** Source data follows **

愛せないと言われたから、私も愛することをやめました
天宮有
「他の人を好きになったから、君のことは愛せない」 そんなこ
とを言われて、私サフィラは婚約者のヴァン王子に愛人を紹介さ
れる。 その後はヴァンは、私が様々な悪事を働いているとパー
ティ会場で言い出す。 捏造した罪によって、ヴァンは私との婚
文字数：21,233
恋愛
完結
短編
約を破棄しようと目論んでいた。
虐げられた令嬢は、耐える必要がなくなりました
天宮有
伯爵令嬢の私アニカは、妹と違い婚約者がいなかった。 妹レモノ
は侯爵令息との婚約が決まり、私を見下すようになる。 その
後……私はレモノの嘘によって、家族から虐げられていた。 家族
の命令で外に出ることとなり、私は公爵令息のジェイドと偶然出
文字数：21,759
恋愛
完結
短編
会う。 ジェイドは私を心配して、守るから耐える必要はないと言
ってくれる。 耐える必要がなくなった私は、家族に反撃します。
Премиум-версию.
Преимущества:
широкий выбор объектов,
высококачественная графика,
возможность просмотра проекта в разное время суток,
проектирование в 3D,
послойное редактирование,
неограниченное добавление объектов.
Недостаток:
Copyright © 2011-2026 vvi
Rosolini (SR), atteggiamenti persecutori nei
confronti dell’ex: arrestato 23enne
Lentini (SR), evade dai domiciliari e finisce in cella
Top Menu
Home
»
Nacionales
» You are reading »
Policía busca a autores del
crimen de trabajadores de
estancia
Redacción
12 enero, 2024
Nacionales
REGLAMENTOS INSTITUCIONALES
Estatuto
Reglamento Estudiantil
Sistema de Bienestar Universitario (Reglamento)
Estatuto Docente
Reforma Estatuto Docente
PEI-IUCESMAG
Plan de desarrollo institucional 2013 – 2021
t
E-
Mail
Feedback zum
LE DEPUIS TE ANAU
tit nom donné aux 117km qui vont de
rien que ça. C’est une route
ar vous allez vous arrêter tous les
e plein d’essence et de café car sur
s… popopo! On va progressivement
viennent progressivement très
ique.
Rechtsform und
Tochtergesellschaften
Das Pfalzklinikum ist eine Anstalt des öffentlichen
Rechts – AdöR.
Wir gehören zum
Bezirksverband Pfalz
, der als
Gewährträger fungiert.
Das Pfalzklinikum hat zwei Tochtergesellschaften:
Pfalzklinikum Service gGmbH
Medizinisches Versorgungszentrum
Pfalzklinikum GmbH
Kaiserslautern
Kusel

** End of Source data **

◆ Description of the task: Copy all of the lines above without changing anything.

◆ Your solution:
愛せないと言われたから、私も愛することをやめました
天宮有
「他の人を好きになったから、君のことは愛せない」 そんなこ
とを言われて、私サフィラは婚約者のヴァン王子に愛人を紹介さ
れる。 その後はヴァンは、私が様々な悪事を働いているとパー
ティ会場で言い出す。 捏造した罪によって、ヴァンは私との婚
文字数：21,233
恋愛
完結
短編
約を破棄しようと目論んでいた。
虐げられた令嬢は、耐える必要がなくなりました
天宮有
伯爵令嬢の私アニカは、妹と違い婚約者がいなかった。 妹レモノ
は侯爵令息との婚約が決まり、私を見下すようになる。 その
後……私はレモノの嘘によって、家族から虐げられていた。 家族
の命令で外に出ることとなり、私は公爵令息のジェイドと偶然出
文字数：21,759
恋愛
完結
短編
会う。 ジェイドは私を心配して、守るから耐える必要はないと言
ってくれる。 耐える必要がなくなった私は、家族に反撃します。
Премиум-версию.
Преимущества:
широкий выбор объектов,
высококачественная графика,
возможность просмотра проекта в разное время суток,
проектирование в 3D,
послойное редактирование,
неограниченное добавление объектов.
Недостаток:
Copyright © 2011-2026 vvi
Rosolini (SR), atteggiamenti persecutori nei
confronti dell’ex: arrestato 23enne
Lentini (SR), evade dai domiciliari e finisce in cella
Top Menu
Home
»
Nacionales
» You are reading »
Policía busca a autores del
crimen de trabajadores de
estancia
Redacción
12 enero, 2024
Nacionales
REGLAMENTOS INSTITUCIONALES
Estatuto
Reglamento Estudiantil
Sistema de Bienestar Universitario (Reglamento)
Estatuto Docente
Reforma Estatuto Docente
PEI-IUCESMAG
Plan de desarrollo institucional 2013 – 2021
t
E-
Mail
Feedback zum
LE DEPUIS TE ANAU
tit nom donné aux 117km qui vont de
rien que ça. C’est une route
ar vous allez vous arrêter tous les
e plein d’essence et de café car sur
s… popopo! On va progressivement
viennent progressivement très
ique.
Rechtsform und
Tochtergesellschaften
Das Pfalzklinikum ist eine Anstalt des öffentlichen
Rechts – AdöR.
Wir gehören zum
Bezirksverband Pfalz
, der als
Gewährträger fungiert.
Das Pfalzklinikum hat zwei Tochtergesellschaften:
Pfalzklinikum Service gGmbH
Medizinisches Versorgungszentrum
Pfalzklinikum GmbH
Kaiserslautern
Kusel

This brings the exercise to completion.